The Chair Tree is described by the following data type. The field ctMaxval is the $$U$$ above.

data ChairTree = ChairTree
{ ctMaxval :: Int
, ctArray :: Array Int Node
}
To build the array, we insert each $$A[i]$$ into $$CT[i-1]$$.
buildChairTree :: [Int] -> ChairTree
buildChairTree ls =
ChairTree { ctMaxval = maxval
, ctArray = listArray (0, length ls)
(scanl (sgtInsert maxval)
sgtEmpty
ls)
}
where maxval = maximum ls

To answer the query $$Q(i, j, k)$$, we first take the difference of $$CT[j]$$ and $$CT[i-1]$$, which describes $$A[i \dots j]$$. Then we just get the $$k$$-th number from it.

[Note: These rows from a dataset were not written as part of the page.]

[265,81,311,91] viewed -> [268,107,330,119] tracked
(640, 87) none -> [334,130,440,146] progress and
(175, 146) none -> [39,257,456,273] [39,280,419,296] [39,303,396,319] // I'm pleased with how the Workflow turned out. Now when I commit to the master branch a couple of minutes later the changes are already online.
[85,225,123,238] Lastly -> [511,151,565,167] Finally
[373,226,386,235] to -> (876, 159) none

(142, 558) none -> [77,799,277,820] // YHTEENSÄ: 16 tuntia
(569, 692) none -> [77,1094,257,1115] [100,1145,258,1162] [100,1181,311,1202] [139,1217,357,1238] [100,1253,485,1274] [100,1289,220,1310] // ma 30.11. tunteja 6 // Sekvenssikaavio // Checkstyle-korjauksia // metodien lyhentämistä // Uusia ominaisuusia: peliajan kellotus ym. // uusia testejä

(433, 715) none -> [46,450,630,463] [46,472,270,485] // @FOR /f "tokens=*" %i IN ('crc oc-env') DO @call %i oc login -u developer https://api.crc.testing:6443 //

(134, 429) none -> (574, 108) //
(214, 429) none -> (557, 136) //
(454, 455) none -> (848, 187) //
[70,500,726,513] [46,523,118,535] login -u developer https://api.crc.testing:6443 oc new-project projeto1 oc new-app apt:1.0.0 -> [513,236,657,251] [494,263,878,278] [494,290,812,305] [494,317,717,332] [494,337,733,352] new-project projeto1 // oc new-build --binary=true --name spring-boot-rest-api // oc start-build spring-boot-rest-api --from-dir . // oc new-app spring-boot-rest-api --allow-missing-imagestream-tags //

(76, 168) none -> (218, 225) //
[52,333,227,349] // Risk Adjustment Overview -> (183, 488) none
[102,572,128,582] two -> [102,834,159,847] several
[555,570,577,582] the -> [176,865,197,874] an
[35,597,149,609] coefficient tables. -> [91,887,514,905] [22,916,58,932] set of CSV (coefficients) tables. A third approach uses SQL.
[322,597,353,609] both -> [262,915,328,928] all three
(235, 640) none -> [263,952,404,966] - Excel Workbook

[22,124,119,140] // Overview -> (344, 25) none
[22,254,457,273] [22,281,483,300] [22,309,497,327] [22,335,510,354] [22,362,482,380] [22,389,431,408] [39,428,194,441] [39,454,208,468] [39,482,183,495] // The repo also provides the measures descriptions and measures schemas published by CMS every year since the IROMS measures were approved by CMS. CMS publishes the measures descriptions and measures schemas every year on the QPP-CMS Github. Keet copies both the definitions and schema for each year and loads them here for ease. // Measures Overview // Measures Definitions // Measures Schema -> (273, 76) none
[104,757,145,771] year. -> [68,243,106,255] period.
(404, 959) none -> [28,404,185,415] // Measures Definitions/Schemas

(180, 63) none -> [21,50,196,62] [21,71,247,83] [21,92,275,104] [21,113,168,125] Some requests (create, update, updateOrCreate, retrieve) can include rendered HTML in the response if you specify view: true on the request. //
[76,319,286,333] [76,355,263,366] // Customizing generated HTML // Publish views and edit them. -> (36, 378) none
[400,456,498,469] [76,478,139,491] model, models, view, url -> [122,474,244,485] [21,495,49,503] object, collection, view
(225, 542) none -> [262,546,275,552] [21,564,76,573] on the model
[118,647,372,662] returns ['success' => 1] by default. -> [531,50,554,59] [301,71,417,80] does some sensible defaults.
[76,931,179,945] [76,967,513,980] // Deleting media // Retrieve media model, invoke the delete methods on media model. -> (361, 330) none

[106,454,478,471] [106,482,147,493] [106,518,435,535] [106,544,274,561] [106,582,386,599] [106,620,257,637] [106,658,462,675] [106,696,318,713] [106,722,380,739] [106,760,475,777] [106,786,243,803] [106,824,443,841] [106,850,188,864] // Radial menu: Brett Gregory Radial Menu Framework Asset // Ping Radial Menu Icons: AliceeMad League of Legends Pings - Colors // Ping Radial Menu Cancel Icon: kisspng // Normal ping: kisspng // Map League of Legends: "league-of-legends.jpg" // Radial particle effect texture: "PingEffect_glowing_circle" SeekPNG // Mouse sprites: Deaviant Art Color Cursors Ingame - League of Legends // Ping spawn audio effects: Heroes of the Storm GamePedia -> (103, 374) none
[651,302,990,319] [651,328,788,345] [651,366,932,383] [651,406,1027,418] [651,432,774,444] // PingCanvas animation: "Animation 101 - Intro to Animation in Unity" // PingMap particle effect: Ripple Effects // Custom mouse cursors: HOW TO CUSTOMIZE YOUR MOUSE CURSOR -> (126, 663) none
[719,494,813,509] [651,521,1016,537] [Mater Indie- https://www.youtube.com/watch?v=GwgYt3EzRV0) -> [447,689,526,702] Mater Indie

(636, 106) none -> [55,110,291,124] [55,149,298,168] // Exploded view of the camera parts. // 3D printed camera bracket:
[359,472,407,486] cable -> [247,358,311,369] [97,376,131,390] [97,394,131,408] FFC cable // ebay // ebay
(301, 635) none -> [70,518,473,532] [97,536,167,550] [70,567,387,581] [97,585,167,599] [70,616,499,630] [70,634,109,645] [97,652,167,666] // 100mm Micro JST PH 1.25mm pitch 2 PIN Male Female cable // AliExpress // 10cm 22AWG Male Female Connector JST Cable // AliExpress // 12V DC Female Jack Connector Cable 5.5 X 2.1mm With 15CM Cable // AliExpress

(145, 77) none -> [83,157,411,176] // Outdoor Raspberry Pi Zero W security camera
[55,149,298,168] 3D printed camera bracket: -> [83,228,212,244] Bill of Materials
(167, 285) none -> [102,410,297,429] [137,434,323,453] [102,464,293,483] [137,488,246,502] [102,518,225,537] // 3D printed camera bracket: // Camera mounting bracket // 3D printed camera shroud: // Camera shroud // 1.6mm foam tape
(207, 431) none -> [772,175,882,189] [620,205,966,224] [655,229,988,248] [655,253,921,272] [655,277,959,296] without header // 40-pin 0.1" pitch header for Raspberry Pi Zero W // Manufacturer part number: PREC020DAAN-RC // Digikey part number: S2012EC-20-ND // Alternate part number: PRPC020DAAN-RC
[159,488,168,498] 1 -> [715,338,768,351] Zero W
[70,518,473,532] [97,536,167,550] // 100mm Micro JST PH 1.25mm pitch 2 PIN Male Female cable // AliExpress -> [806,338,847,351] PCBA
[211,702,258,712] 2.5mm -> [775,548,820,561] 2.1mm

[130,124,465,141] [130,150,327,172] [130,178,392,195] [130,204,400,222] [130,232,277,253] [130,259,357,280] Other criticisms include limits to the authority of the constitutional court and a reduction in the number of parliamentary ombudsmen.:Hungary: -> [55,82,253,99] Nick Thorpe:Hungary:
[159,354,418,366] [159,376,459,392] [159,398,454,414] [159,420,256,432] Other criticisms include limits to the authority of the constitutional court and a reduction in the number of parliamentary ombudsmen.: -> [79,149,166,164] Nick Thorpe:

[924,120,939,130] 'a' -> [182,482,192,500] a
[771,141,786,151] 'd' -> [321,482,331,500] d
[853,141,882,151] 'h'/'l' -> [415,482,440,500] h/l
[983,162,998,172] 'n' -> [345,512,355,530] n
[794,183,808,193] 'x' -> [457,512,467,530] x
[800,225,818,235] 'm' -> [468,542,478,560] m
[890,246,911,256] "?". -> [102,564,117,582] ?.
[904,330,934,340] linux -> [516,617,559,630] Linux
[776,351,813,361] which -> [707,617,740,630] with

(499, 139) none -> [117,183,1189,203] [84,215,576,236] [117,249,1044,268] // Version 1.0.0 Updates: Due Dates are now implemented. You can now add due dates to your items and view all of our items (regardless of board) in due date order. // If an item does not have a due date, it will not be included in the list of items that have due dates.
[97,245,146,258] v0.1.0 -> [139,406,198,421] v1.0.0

queryChairTree :: ChairTree -> Int -> Int -> Int -> Int
queryChairTree (ChairTree maxval arr) lb rb k =
sgtGetKth k maxval ((arr ! rb) sgtDiff (arr ! (lb - 1)))

### An Optimization: Coordinate Compression

We could easily map the numbers in $$A[]$$ to numbers in $$[0 \dots N - 1]$$. This way, we make the operations faster by reducing the range, and also avoid dealing with negative numbers. In the following code, sorted is a list of (new value, (original index, original value)), newxs is the mapped list, and mapping is the mapping back to the original numbers. I'm really sorry for the mess here.
compress :: Int -> [Int] -> (Array Int Int, [Int])
compress n xs = (mapping, newxs)
where sorted = zip [0..] (sortBy (compare on snd) (zip [0..] xs))
newxs = toList (array (0, (n-1))
(map (\(newix, (oldix, _)) -> (oldix, newix)) sorted)
)
mapping = array (0, (n-1)) (map (\(newix, (_, val)) -> (newix, val)) sorted)

### A driver program

getInt :: StateT L.ByteString IO Int
getInt = do modify (L.dropWhile isSpace)
oldstr <- get
let Just (n, newstr) = L.readInt oldstr
put newstr
return n

main' :: StateT L.ByteString IO ()
main' =
do n <- getInt
m <- getInt
xs <- replicateM n getInt
Due to a strange bug in the so-called "state hack" in GHC, I have to use these bang patterns to prevent it from messing with my performance.
     let (!mapping, !newxs) = compress n xs
!ct = buildChairTree xs

replicateM_ m \$ do i <- getInt
j <- getInt
k <- getInt

liftIO (print (mapping ! queryChairTree ct i j k))

main :: IO ()
main = do s <- L.getContents
evalStateT main' s
That's it, the code is reasonably fast, and should be correct (I tested it with large random inputs, and it matches my C++ implementation).

### Just, Um, One More Thing

The code above won't give AC in SPOJ. It will get TLE. As you see I said reasonably fast, but it's still not fast enough. Do you know how I can improve this? It would be great if you can help.